DVA: Pretty Ugly
Hyperdub

Pretty Ugly, the debut album by longtime Rinse FM DJ Scratcha DVA, is anything but ugly; instead it's an album of rich sonic breadth packed with fresh urban dance tunes of instrumental sparkle and vocal soul. His stint as a radio show host has served him well for the project's production as it's allowed him to include many of the singers featured in the show's favourite songs, names such as Natalie Maddix, Muhsinah, A.L. Zaki Ibrahim, Fatima, and Cornelia, all of whom acquit themselves admirably in their chosen roles.

Bleeding, corroded textures lend the opening of “Reach the Sun” a glitchy character that thankfully retreats quickly to be replaced by a more representative bumping house groove and soulful vocal treatment. As an overture, the tune, a heady mix of experimentalism and dance conventions, promises much for an album that largely lives up to that promise on the subsequent eleven tracks. The album's elevated by futuristic hybrids of house, funk, and synthesizer music such as “Polyphonic Dreams,” whose insistent attack is bolstered by a wiry synth arpeggio and blazing stabs. Vague, mutant strains of dubstep and techno help give “Bare Fuzz” its raw, bass-buzzing power—at least before a robotic coda unexpectedly kicks in. Following an intro of vinyl textures and radiant synthesizers, “The Big 5ive” settles into a fiercely stepping broken beat pulse with determination, while “Where I Belong” takes the album out with a classical-styled piece that's both grandiose in presentation yet, oddly, funereal in tone.

On the vocal front, “Madness,” a prototypical head-spinner, pairs a languorously slow melody voiced by Vikter Duplaix against a restless, synth-heavy backdrop that lumbers at a seemingly faster tempo, resulting in one of the album's oddest yet arresting juxtapositions. As captivating is “Eye Know,” where Natalie Maddix coos a soothing lullaby while around her DVA generates a maelstrom of synthetic fire and beats. Another highlight is the clubby floor-filler “33rd Degree,” which finds a melancholy, multi-tracked vocal by Muhsinah riding a thick, blustery wave of galloping beats and synths. Elsewhere, Fatima drapes her soulful voice across “Just Vybe,” while Cornelia's sexy purr helps lift the already ascendant title track into the stratosphere.

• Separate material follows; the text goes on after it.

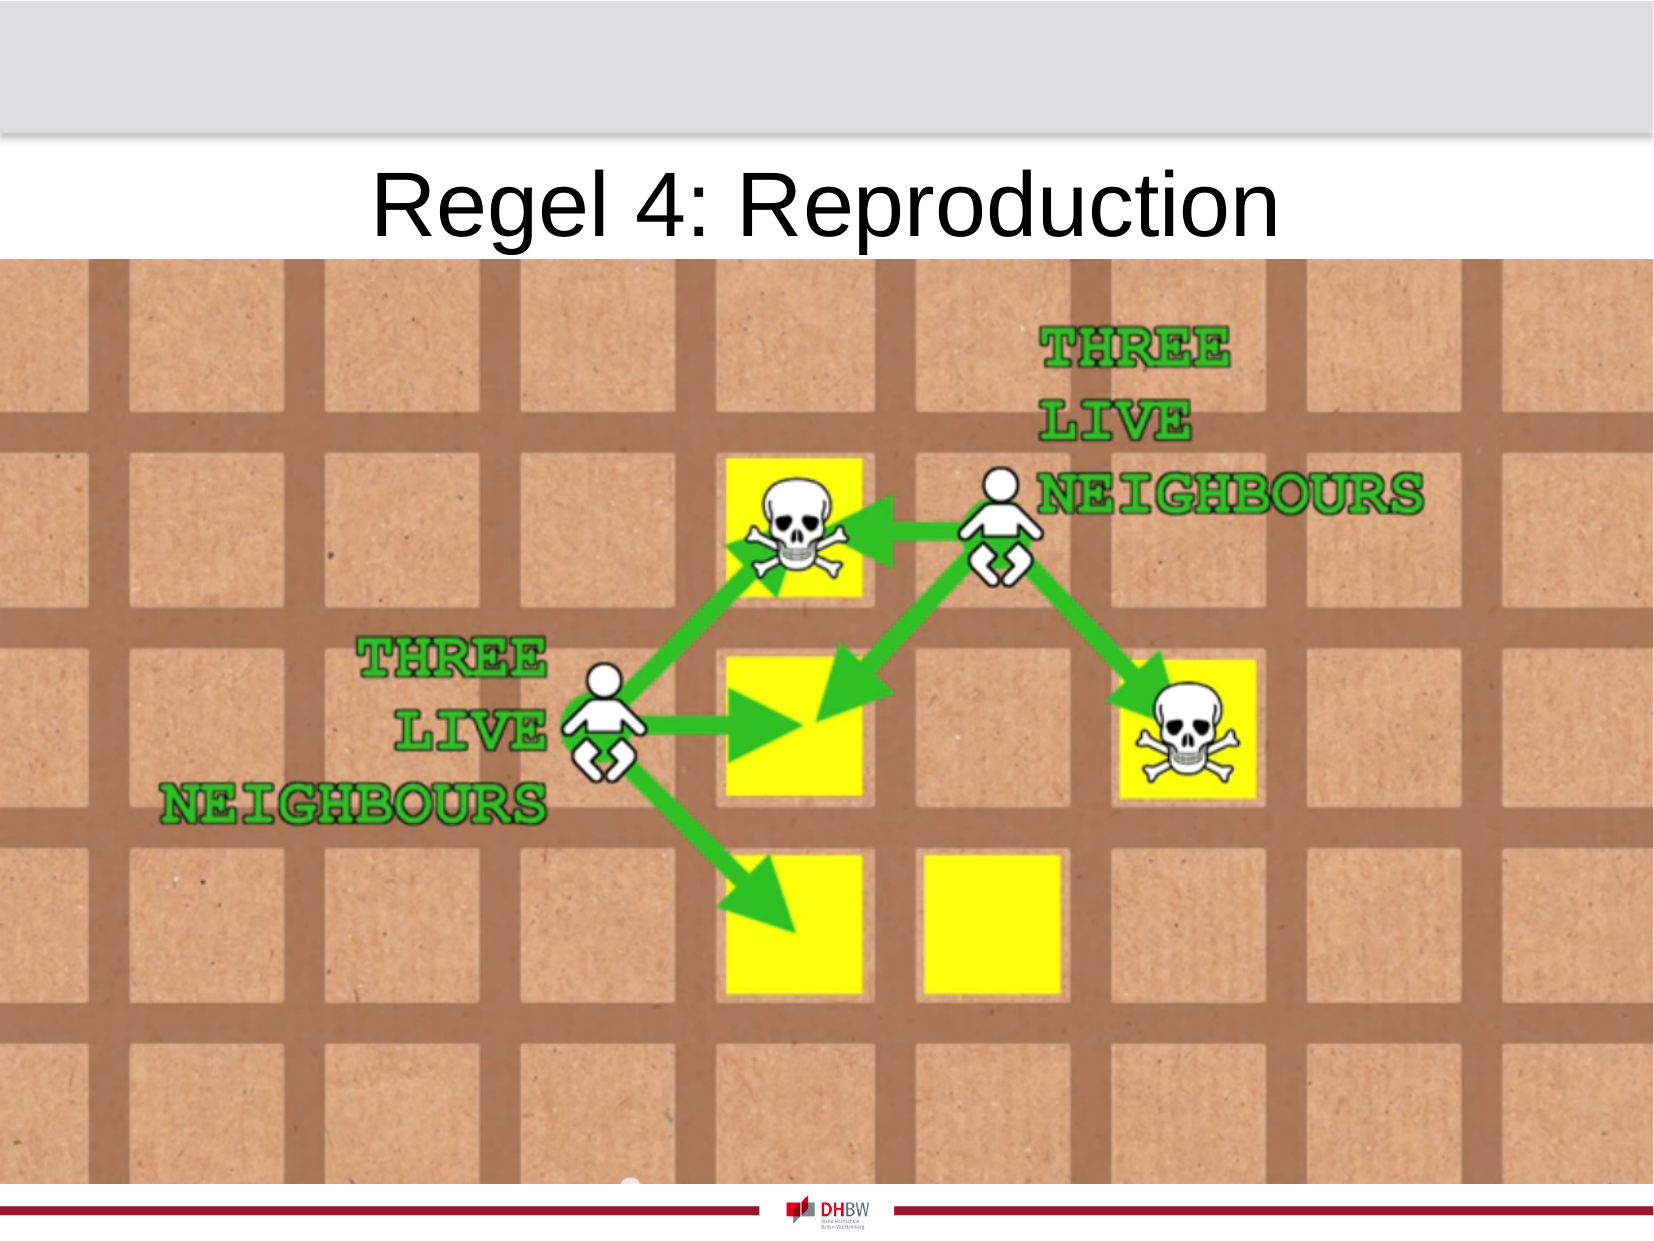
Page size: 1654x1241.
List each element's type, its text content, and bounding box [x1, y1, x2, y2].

title Regel 4: Reproduction [82, 49, 1571, 257]
picture [0, 1, 1654, 1237]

Normally an instrumental base allows for a freer vocal performance, but in DVA's case, it's the vocals that bring a structural coherence to inventively off-key tracks that, were they presented as instrumentals only, would feel even more free-flowing and unconventional. Another key part of the album's appeal is the way in which it comfortably moves back and forth between vocal and instrumental tracks, though even when it does so the separation isn't always so great when vocal elements sometimes worm their way into the fabric of the instrumentals.